**ACTION ITEM**
Write out the lines of all the records below as a numbered list, skipping blank lines and leaving out the pictures.

**SOURCE INFORMATION**
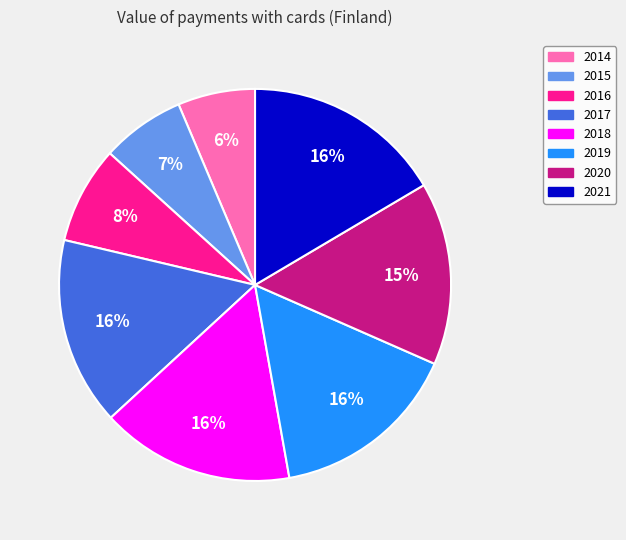

Is there a majority slice in this chart?

No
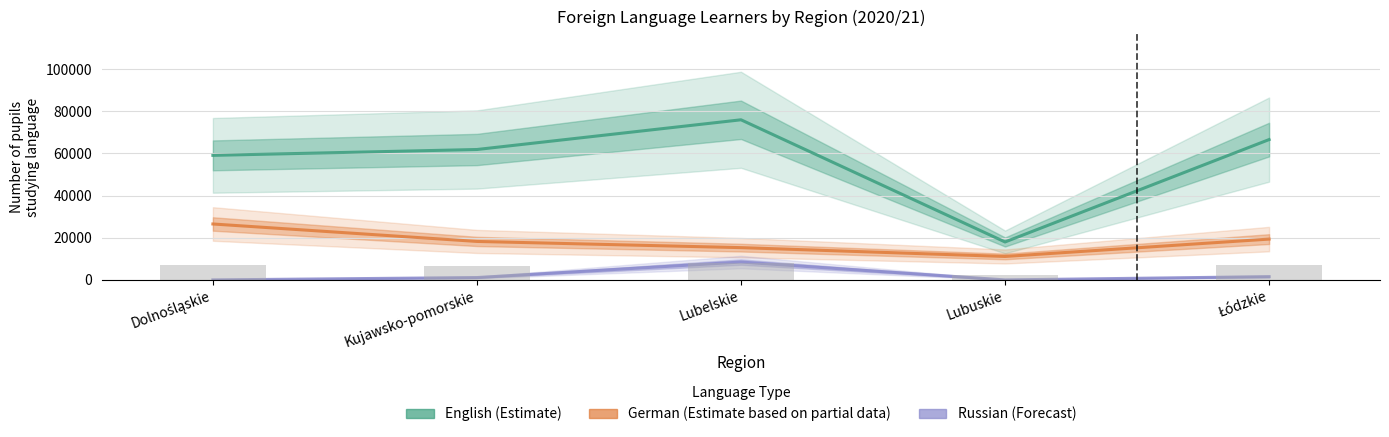

How many values in Russian (Forecast) are above zero?

3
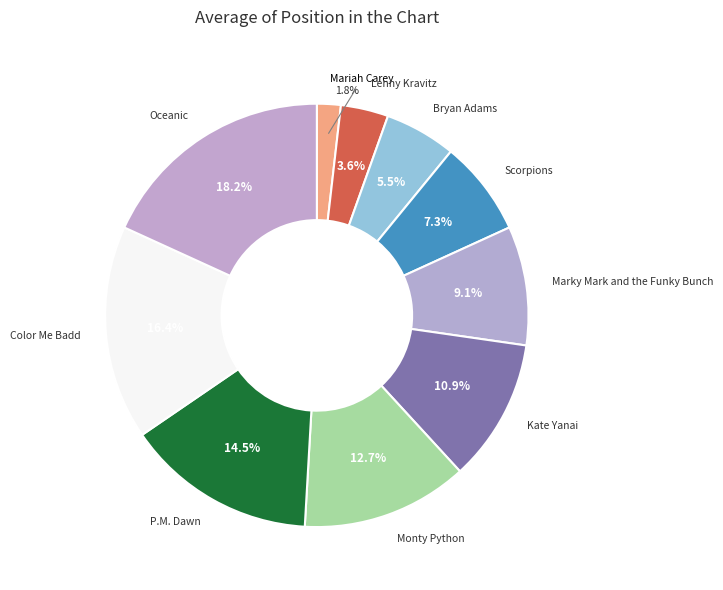

Rank the categories by value from highest to lowest.

Oceanic, Color Me Badd, P.M. Dawn, Monty Python, Kate Yanai, Marky Mark and the Funky Bunch, Scorpions, Bryan Adams, Lenny Kravitz, Mariah Carey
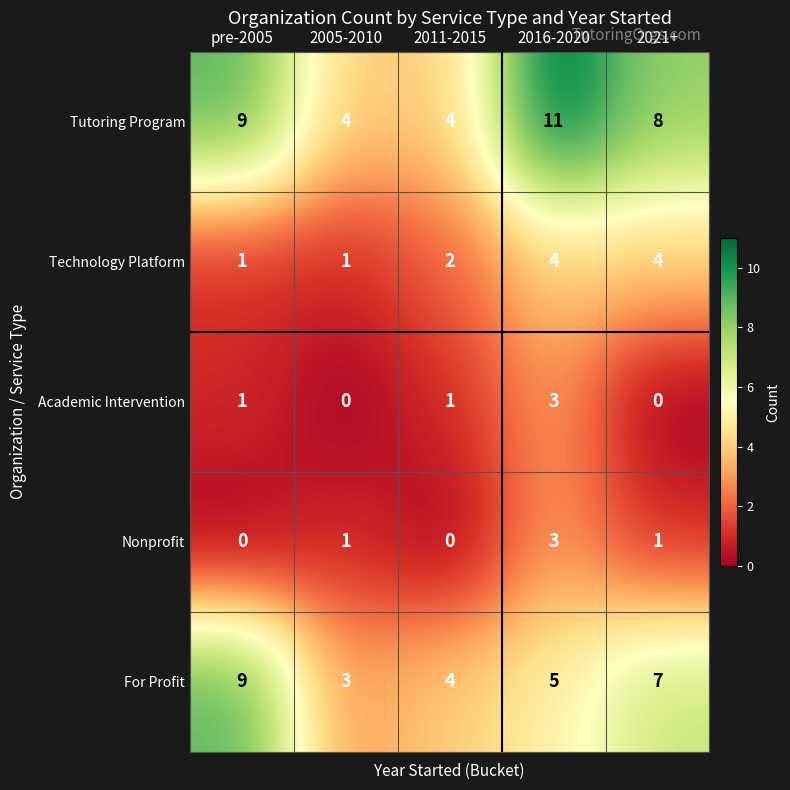

Reading left to right, transcribe all the data shown in this chart.

Tutoring Program: 9	4	4	11	8
Technology Platform: 1	1	2	4	4
Academic Intervention: 1	0	1	3	0
Nonprofit: 0	1	0	3	1
For Profit: 9	3	4	5	7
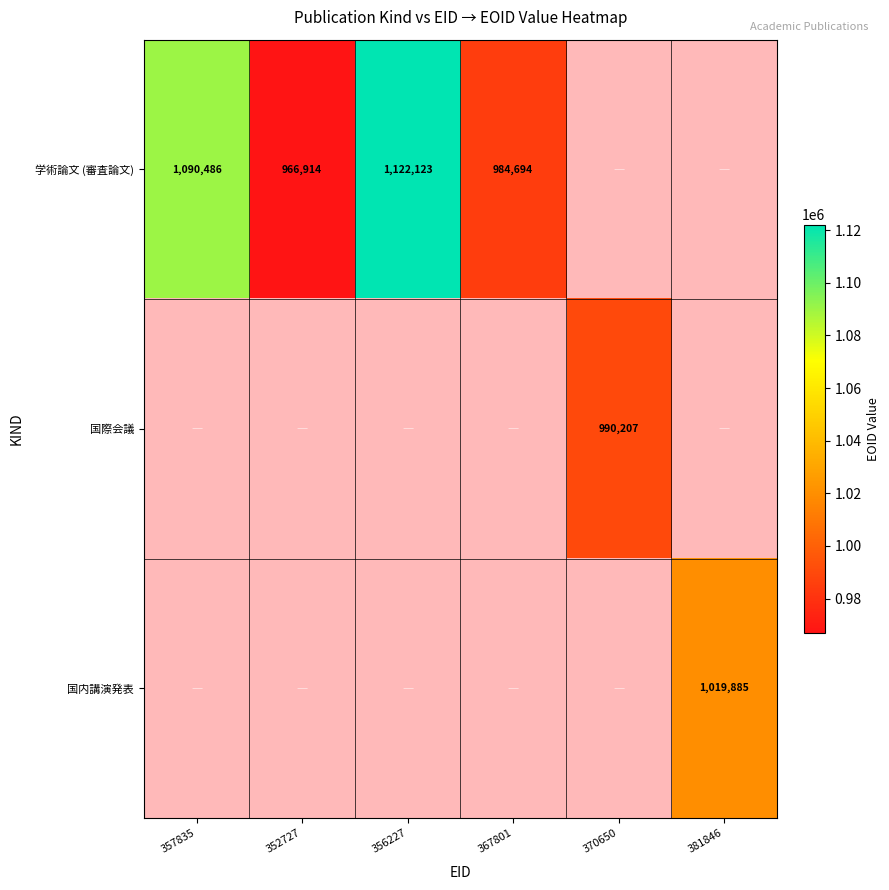

True or false: 学術論文 (審査論文) has a value of 966914 at 352727.

True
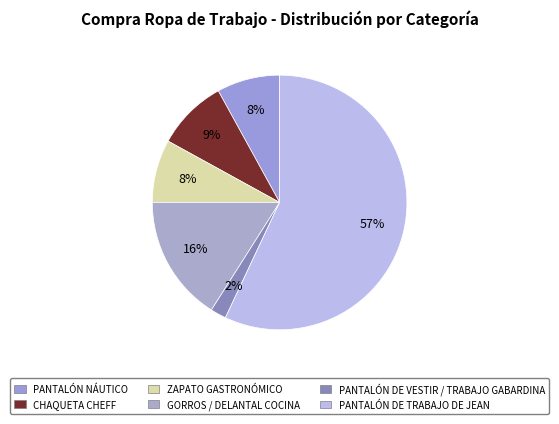

How many segments does this pie chart have?

6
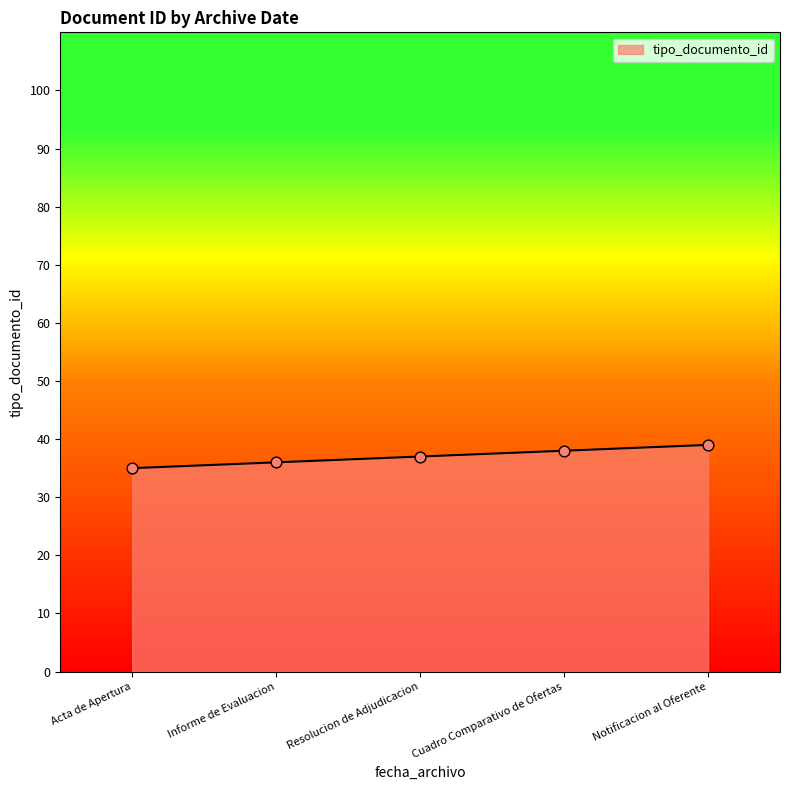

Which has a higher value, Acta de Apertura or Notificacion al Oferente?

Notificacion al Oferente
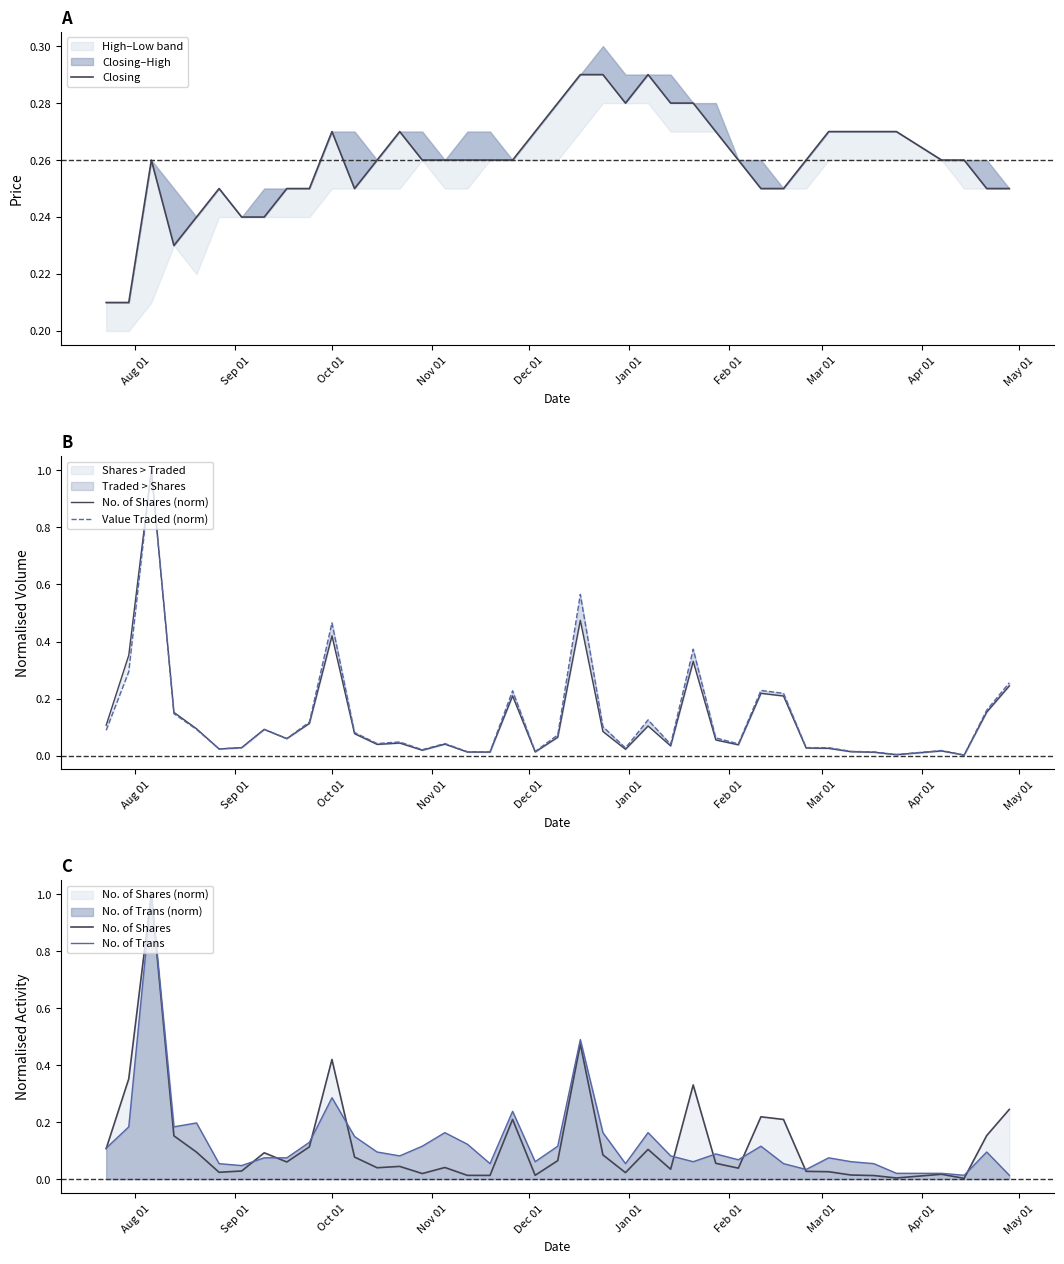

Is this an area chart (filled region under the line)?

No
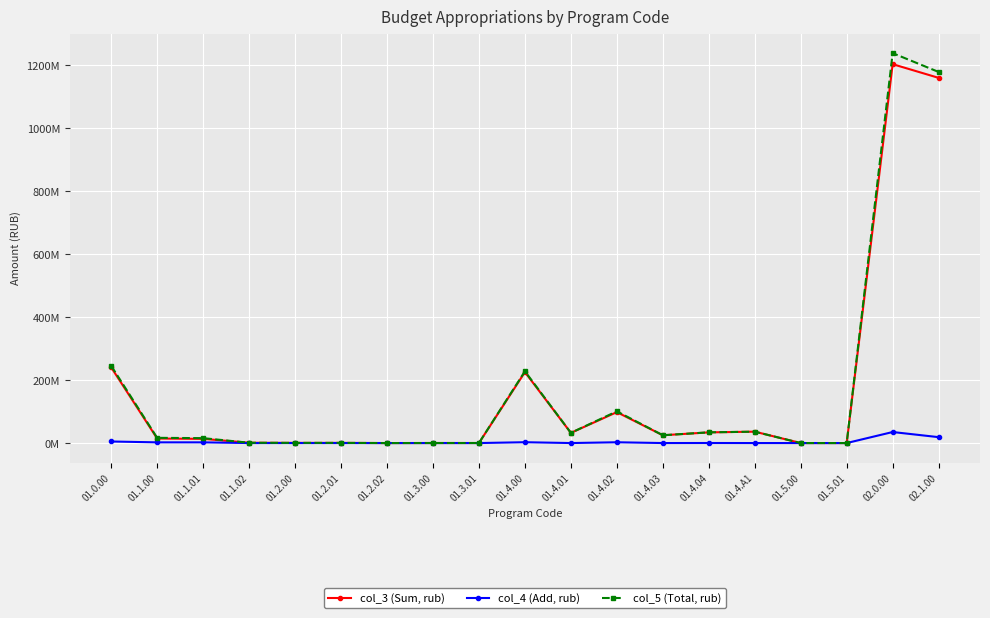

What are all the series names shown in the legend?

col_3 (Sum, rub), col_4 (Add, rub), col_5 (Total, rub)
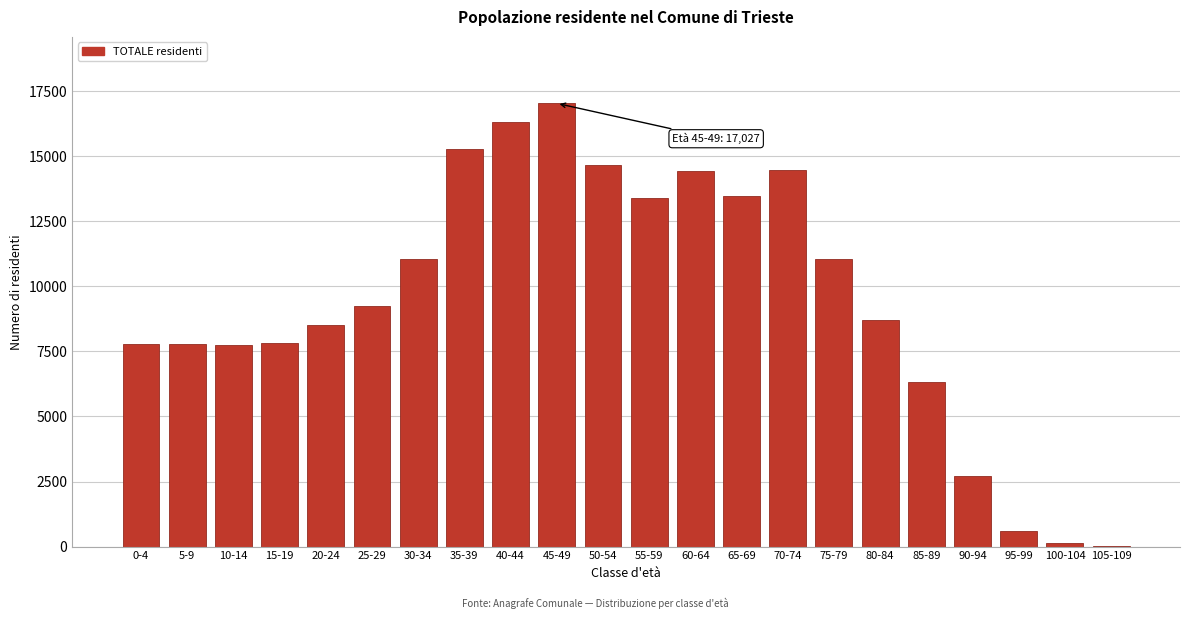

Which category has the highest value across all series?

45-49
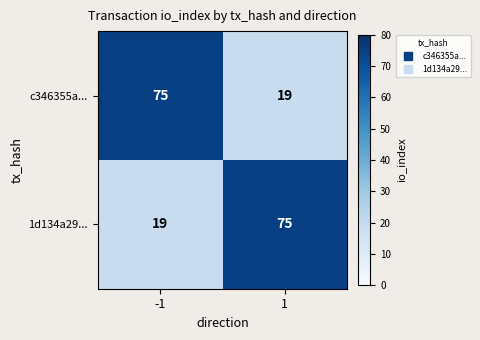

List the labels in order of 1d134a29... value, largest first.

1, -1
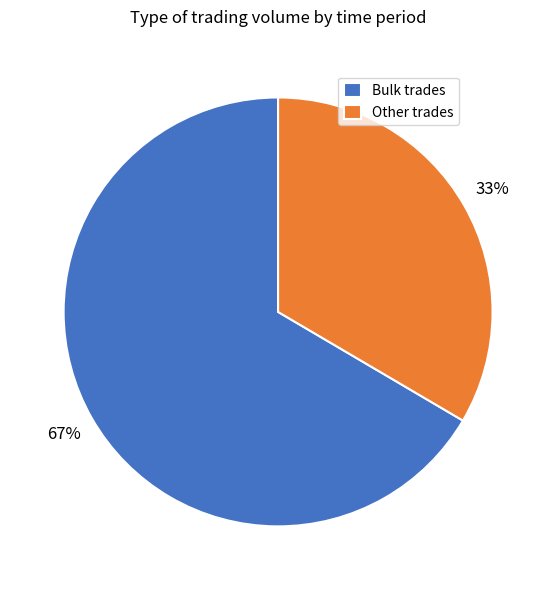

Approximately how many times larger is the value at Bulk trades compared to Other trades?

2.0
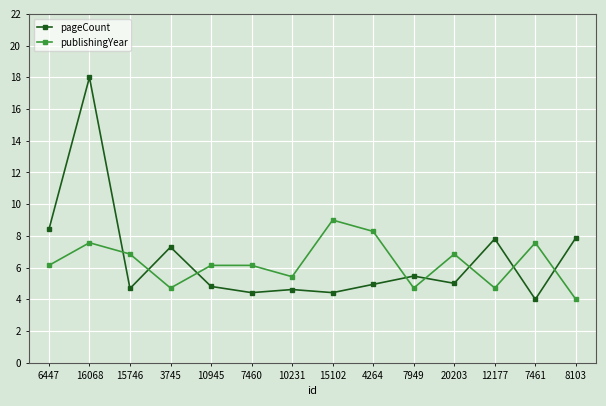

Count the number of data series in this chart.

2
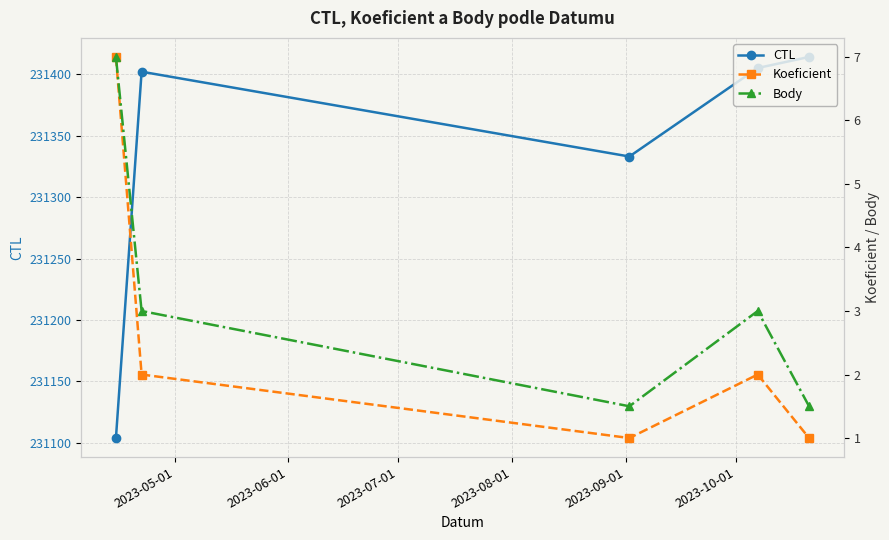

How many interior local peaks does the CTL series have?

1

**RESULT OF THE EXERCISE**
1. Is there a majority slice in this chart?
2. No
3. How many values in Russian (Forecast) are above zero?
4. 3
5. Rank the categories by value from highest to lowest.
6. Oceanic, Color Me Badd, P.M. Dawn, Monty Python, Kate Yanai, Marky Mark and the Funky Bunch, Scorpions, Bryan Adams, Lenny Kravitz, Mariah Carey
7. Reading left to right, transcribe all the data shown in this chart.
8. Tutoring Program: 9	4	4	11	8
9. Technology Platform: 1	1	2	4	4
10. Academic Intervention: 1	0	1	3	0
11. Nonprofit: 0	1	0	3	1
12. For Profit: 9	3	4	5	7
13. True or false: 学術論文 (審査論文) has a value of 966914 at 352727.
14. True
15. How many segments does this pie chart have?
16. 6
17. Which has a higher value, Acta de Apertura or Notificacion al Oferente?
18. Notificacion al Oferente
19. Is this an area chart (filled region under the line)?
20. No
21. What are all the series names shown in the legend?
22. col_3 (Sum, rub), col_4 (Add, rub), col_5 (Total, rub)
23. Which category has the highest value across all series?
24. 45-49
25. List the labels in order of 1d134a29... value, largest first.
26. 1, -1
27. Approximately how many times larger is the value at Bulk trades compared to Other trades?
28. 2.0
29. Count the number of data series in this chart.
30. 2
31. How many interior local peaks does the CTL series have?
32. 1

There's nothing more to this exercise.